§ **To do**: Your reply should be only the number of lines in the records that contain the word "knee".

[[ Data for this exercise open ]]

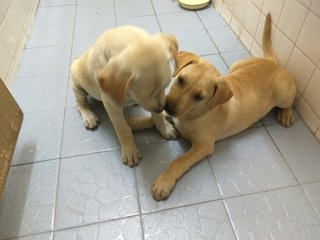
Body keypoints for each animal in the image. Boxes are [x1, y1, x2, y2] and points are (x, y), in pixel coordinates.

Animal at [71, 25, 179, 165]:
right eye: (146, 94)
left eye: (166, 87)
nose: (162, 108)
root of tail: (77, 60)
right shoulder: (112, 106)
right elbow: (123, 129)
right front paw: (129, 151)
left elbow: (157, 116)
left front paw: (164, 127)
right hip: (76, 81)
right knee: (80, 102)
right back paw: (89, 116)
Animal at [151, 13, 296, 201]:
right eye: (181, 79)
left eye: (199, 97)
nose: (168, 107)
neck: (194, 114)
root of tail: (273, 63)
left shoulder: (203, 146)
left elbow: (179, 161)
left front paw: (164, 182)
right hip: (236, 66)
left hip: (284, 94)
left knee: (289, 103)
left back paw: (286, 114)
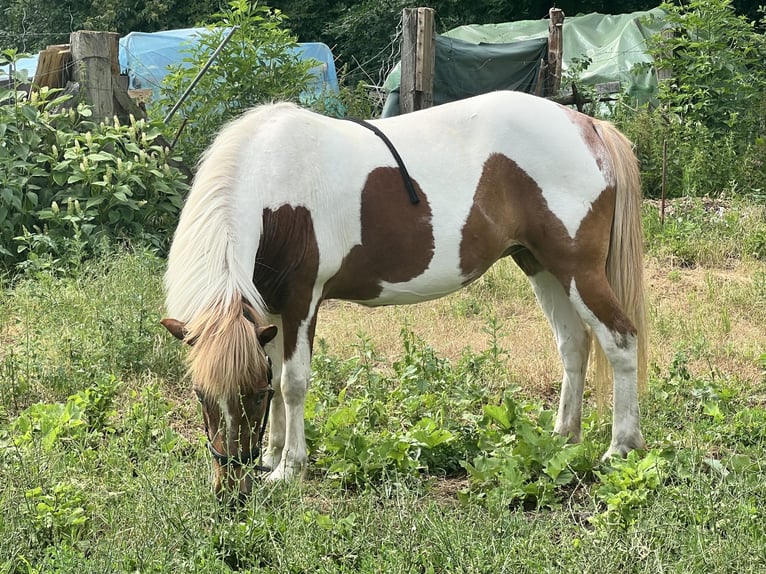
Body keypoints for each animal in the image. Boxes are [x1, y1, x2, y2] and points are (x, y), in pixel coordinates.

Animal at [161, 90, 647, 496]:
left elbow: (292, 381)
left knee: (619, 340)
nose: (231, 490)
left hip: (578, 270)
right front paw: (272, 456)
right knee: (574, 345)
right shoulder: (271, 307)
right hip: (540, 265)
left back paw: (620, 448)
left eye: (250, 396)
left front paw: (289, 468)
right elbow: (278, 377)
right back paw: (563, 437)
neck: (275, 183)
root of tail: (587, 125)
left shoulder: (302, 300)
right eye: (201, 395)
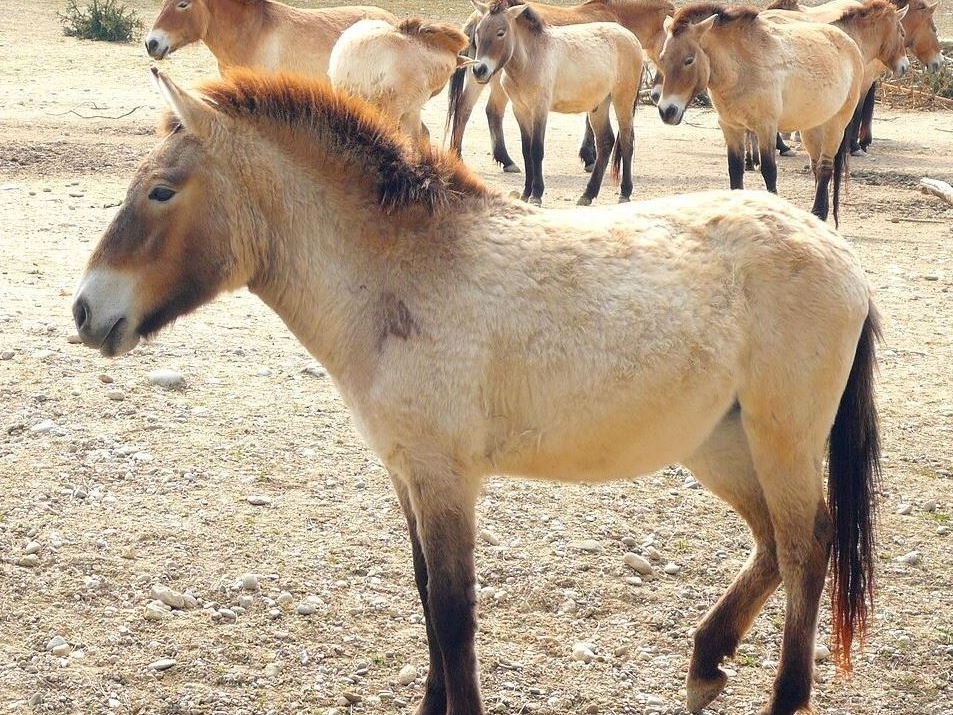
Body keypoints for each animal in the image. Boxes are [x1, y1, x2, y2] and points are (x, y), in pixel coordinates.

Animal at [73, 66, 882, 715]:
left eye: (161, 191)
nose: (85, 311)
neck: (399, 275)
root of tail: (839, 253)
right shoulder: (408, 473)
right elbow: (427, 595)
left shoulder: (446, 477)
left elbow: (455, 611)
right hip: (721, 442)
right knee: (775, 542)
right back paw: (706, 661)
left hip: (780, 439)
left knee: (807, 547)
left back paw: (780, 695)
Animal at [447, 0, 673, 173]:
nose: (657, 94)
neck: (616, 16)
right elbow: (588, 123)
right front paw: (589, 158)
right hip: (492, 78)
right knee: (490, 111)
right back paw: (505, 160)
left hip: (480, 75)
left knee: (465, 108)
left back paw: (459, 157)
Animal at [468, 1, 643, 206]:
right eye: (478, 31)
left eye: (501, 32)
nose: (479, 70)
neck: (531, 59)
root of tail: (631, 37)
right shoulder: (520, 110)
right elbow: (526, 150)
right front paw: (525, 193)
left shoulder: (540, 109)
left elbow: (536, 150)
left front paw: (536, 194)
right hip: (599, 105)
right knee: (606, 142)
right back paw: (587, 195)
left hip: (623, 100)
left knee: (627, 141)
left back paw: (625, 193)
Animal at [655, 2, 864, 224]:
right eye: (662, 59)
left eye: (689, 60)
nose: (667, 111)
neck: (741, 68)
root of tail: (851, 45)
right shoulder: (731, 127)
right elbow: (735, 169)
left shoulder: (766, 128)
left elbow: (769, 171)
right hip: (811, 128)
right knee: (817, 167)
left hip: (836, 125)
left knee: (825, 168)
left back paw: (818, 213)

[[ Data for this exercise closed ]]

§ **Exercise solution**: 12